▶ **REQUIRED ACTION**
Could you transcribe the entries below exactly, without any of the pictures?

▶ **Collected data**
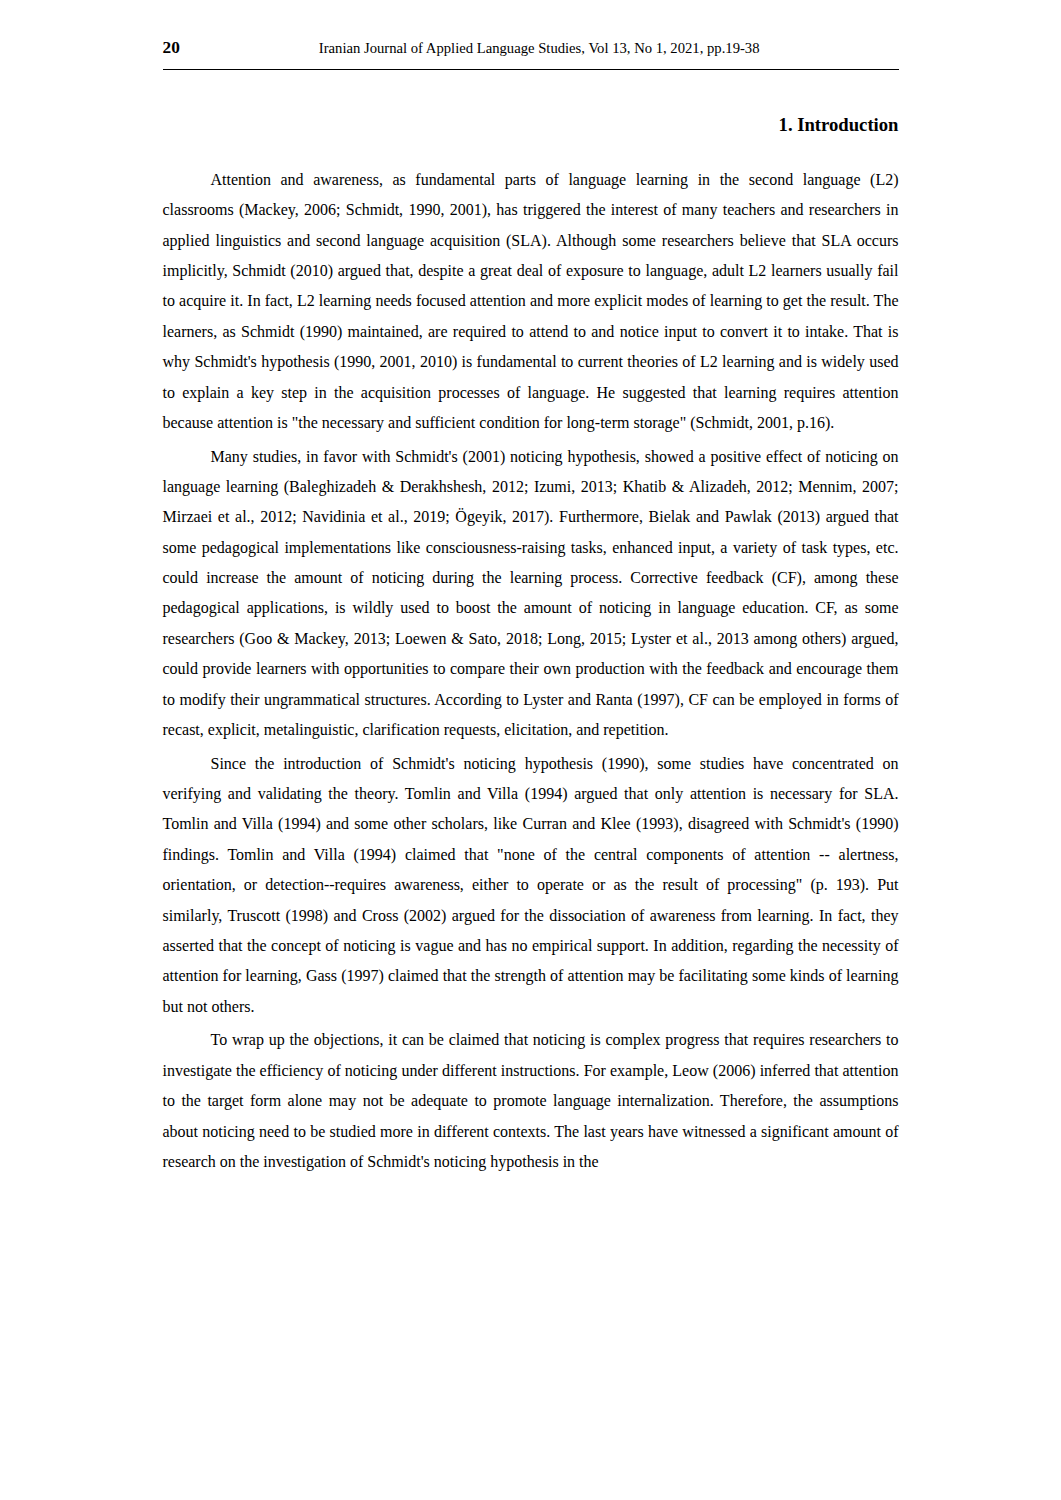20 Iranian Journal of Applied Language Studies, Vol 13, No 1, 2021, pp.19-38
1. Introduction
Attention and awareness, as fundamental parts of language learning in the second language (L2) classrooms (Mackey, 2006; Schmidt, 1990, 2001), has triggered the interest of many teachers and researchers in applied linguistics and second language acquisition (SLA). Although some researchers believe that SLA occurs implicitly, Schmidt (2010) argued that, despite a great deal of exposure to language, adult L2 learners usually fail to acquire it. In fact, L2 learning needs focused attention and more explicit modes of learning to get the result. The learners, as Schmidt (1990) maintained, are required to attend to and notice input to convert it to intake. That is why Schmidt's hypothesis (1990, 2001, 2010) is fundamental to current theories of L2 learning and is widely used to explain a key step in the acquisition processes of language. He suggested that learning requires attention because attention is "the necessary and sufficient condition for long-term storage" (Schmidt, 2001, p.16).
Many studies, in favor with Schmidt's (2001) noticing hypothesis, showed a positive effect of noticing on language learning (Baleghizadeh & Derakhshesh, 2012; Izumi, 2013; Khatib & Alizadeh, 2012; Mennim, 2007; Mirzaei et al., 2012; Navidinia et al., 2019; Ögeyik, 2017). Furthermore, Bielak and Pawlak (2013) argued that some pedagogical implementations like consciousness-raising tasks, enhanced input, a variety of task types, etc. could increase the amount of noticing during the learning process. Corrective feedback (CF), among these pedagogical applications, is wildly used to boost the amount of noticing in language education. CF, as some researchers (Goo & Mackey, 2013; Loewen & Sato, 2018; Long, 2015; Lyster et al., 2013 among others) argued, could provide learners with opportunities to compare their own production with the feedback and encourage them to modify their ungrammatical structures. According to Lyster and Ranta (1997), CF can be employed in forms of recast, explicit, metalinguistic, clarification requests, elicitation, and repetition.
Since the introduction of Schmidt's noticing hypothesis (1990), some studies have concentrated on verifying and validating the theory. Tomlin and Villa (1994) argued that only attention is necessary for SLA. Tomlin and Villa (1994) and some other scholars, like Curran and Klee (1993), disagreed with Schmidt's (1990) findings. Tomlin and Villa (1994) claimed that "none of the central components of attention -- alertness, orientation, or detection--requires awareness, either to operate or as the result of processing" (p. 193). Put similarly, Truscott (1998) and Cross (2002) argued for the dissociation of awareness from learning. In fact, they asserted that the concept of noticing is vague and has no empirical support. In addition, regarding the necessity of attention for learning, Gass (1997) claimed that the strength of attention may be facilitating some kinds of learning but not others.
To wrap up the objections, it can be claimed that noticing is complex progress that requires researchers to investigate the efficiency of noticing under different instructions. For example, Leow (2006) inferred that attention to the target form alone may not be adequate to promote language internalization. Therefore, the assumptions about noticing need to be studied more in different contexts. The last years have witnessed a significant amount of research on the investigation of Schmidt's noticing hypothesis in the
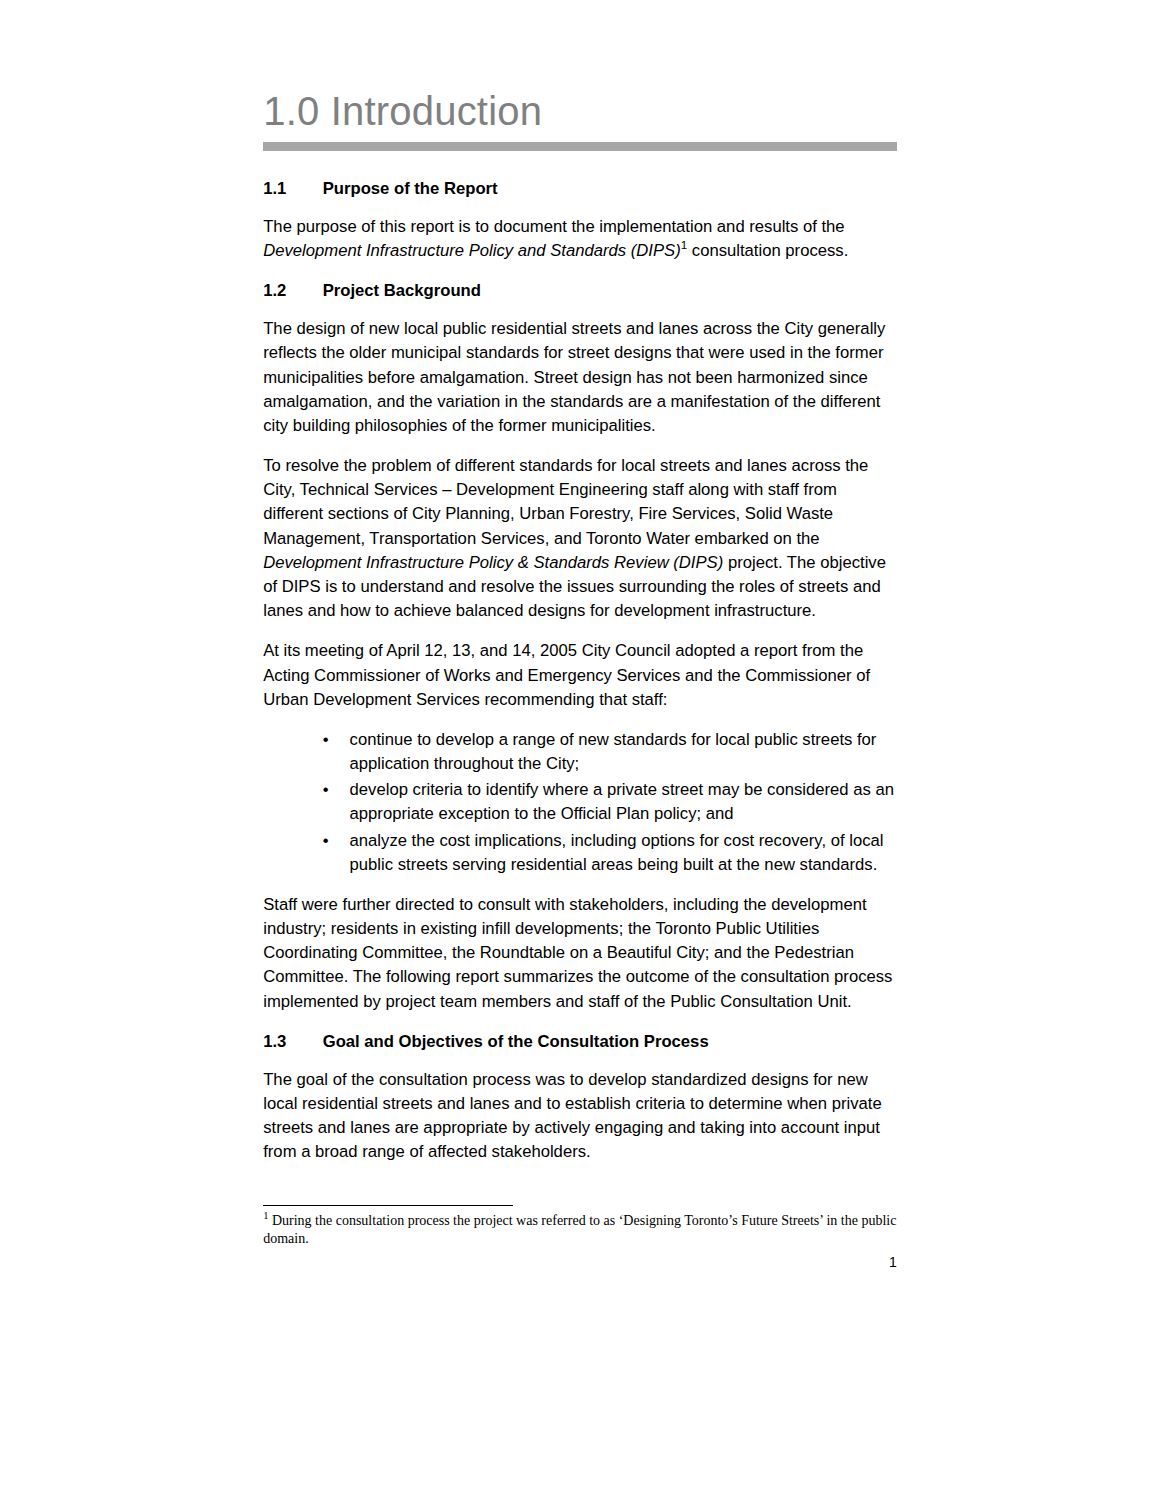1.0 Introduction
1.1 Purpose of the Report
The purpose of this report is to document the implementation and results of the Development Infrastructure Policy and Standards (DIPS)1 consultation process.
1.2 Project Background
The design of new local public residential streets and lanes across the City generally reflects the older municipal standards for street designs that were used in the former municipalities before amalgamation. Street design has not been harmonized since amalgamation, and the variation in the standards are a manifestation of the different city building philosophies of the former municipalities.
To resolve the problem of different standards for local streets and lanes across the City, Technical Services – Development Engineering staff along with staff from different sections of City Planning, Urban Forestry, Fire Services, Solid Waste Management, Transportation Services, and Toronto Water embarked on the Development Infrastructure Policy & Standards Review (DIPS) project. The objective of DIPS is to understand and resolve the issues surrounding the roles of streets and lanes and how to achieve balanced designs for development infrastructure.
At its meeting of April 12, 13, and 14, 2005 City Council adopted a report from the Acting Commissioner of Works and Emergency Services and the Commissioner of Urban Development Services recommending that staff:
continue to develop a range of new standards for local public streets for application throughout the City;
develop criteria to identify where a private street may be considered as an appropriate exception to the Official Plan policy; and
analyze the cost implications, including options for cost recovery, of local public streets serving residential areas being built at the new standards.
Staff were further directed to consult with stakeholders, including the development industry; residents in existing infill developments; the Toronto Public Utilities Coordinating Committee, the Roundtable on a Beautiful City; and the Pedestrian Committee. The following report summarizes the outcome of the consultation process implemented by project team members and staff of the Public Consultation Unit.
1.3 Goal and Objectives of the Consultation Process
The goal of the consultation process was to develop standardized designs for new local residential streets and lanes and to establish criteria to determine when private streets and lanes are appropriate by actively engaging and taking into account input from a broad range of affected stakeholders.
1 During the consultation process the project was referred to as ‘Designing Toronto’s Future Streets’ in the public domain.
1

▶ **ANSWER TO THIS PROBLEM**
20 Iranian Journal of Applied Language Studies, Vol 13, No 1, 2021, pp.19-38
1. Introduction
Attention and awareness, as fundamental parts of language learning in the second language (L2) classrooms (Mackey, 2006; Schmidt, 1990, 2001), has triggered the interest of many teachers and researchers in applied linguistics and second language acquisition (SLA). Although some researchers believe that SLA occurs implicitly, Schmidt (2010) argued that, despite a great deal of exposure to language, adult L2 learners usually fail to acquire it. In fact, L2 learning needs focused attention and more explicit modes of learning to get the result. The learners, as Schmidt (1990) maintained, are required to attend to and notice input to convert it to intake. That is why Schmidt's hypothesis (1990, 2001, 2010) is fundamental to current theories of L2 learning and is widely used to explain a key step in the acquisition processes of language. He suggested that learning requires attention because attention is "the necessary and sufficient condition for long-term storage" (Schmidt, 2001, p.16).
Many studies, in favor with Schmidt's (2001) noticing hypothesis, showed a positive effect of noticing on language learning (Baleghizadeh & Derakhshesh, 2012; Izumi, 2013; Khatib & Alizadeh, 2012; Mennim, 2007; Mirzaei et al., 2012; Navidinia et al., 2019; Ögeyik, 2017). Furthermore, Bielak and Pawlak (2013) argued that some pedagogical implementations like consciousness-raising tasks, enhanced input, a variety of task types, etc. could increase the amount of noticing during the learning process. Corrective feedback (CF), among these pedagogical applications, is wildly used to boost the amount of noticing in language education. CF, as some researchers (Goo & Mackey, 2013; Loewen & Sato, 2018; Long, 2015; Lyster et al., 2013 among others) argued, could provide learners with opportunities to compare their own production with the feedback and encourage them to modify their ungrammatical structures. According to Lyster and Ranta (1997), CF can be employed in forms of recast, explicit, metalinguistic, clarification requests, elicitation, and repetition.
Since the introduction of Schmidt's noticing hypothesis (1990), some studies have concentrated on verifying and validating the theory. Tomlin and Villa (1994) argued that only attention is necessary for SLA. Tomlin and Villa (1994) and some other scholars, like Curran and Klee (1993), disagreed with Schmidt's (1990) findings. Tomlin and Villa (1994) claimed that "none of the central components of attention -- alertness, orientation, or detection--requires awareness, either to operate or as the result of processing" (p. 193). Put similarly, Truscott (1998) and Cross (2002) argued for the dissociation of awareness from learning. In fact, they asserted that the concept of noticing is vague and has no empirical support. In addition, regarding the necessity of attention for learning, Gass (1997) claimed that the strength of attention may be facilitating some kinds of learning but not others.
To wrap up the objections, it can be claimed that noticing is complex progress that requires researchers to investigate the efficiency of noticing under different instructions. For example, Leow (2006) inferred that attention to the target form alone may not be adequate to promote language internalization. Therefore, the assumptions about noticing need to be studied more in different contexts. The last years have witnessed a significant amount of research on the investigation of Schmidt's noticing hypothesis in the
1.0 Introduction
1.1 Purpose of the Report
The purpose of this report is to document the implementation and results of the Development Infrastructure Policy and Standards (DIPS)1 consultation process.
1.2 Project Background
The design of new local public residential streets and lanes across the City generally reflects the older municipal standards for street designs that were used in the former municipalities before amalgamation. Street design has not been harmonized since amalgamation, and the variation in the standards are a manifestation of the different city building philosophies of the former municipalities.
To resolve the problem of different standards for local streets and lanes across the City, Technical Services – Development Engineering staff along with staff from different sections of City Planning, Urban Forestry, Fire Services, Solid Waste Management, Transportation Services, and Toronto Water embarked on the Development Infrastructure Policy & Standards Review (DIPS) project. The objective of DIPS is to understand and resolve the issues surrounding the roles of streets and lanes and how to achieve balanced designs for development infrastructure.
At its meeting of April 12, 13, and 14, 2005 City Council adopted a report from the Acting Commissioner of Works and Emergency Services and the Commissioner of Urban Development Services recommending that staff:
continue to develop a range of new standards for local public streets for application throughout the City;
develop criteria to identify where a private street may be considered as an appropriate exception to the Official Plan policy; and
analyze the cost implications, including options for cost recovery, of local public streets serving residential areas being built at the new standards.
Staff were further directed to consult with stakeholders, including the development industry; residents in existing infill developments; the Toronto Public Utilities Coordinating Committee, the Roundtable on a Beautiful City; and the Pedestrian Committee. The following report summarizes the outcome of the consultation process implemented by project team members and staff of the Public Consultation Unit.
1.3 Goal and Objectives of the Consultation Process
The goal of the consultation process was to develop standardized designs for new local residential streets and lanes and to establish criteria to determine when private streets and lanes are appropriate by actively engaging and taking into account input from a broad range of affected stakeholders.
1 During the consultation process the project was referred to as ‘Designing Toronto’s Future Streets’ in the public domain.
1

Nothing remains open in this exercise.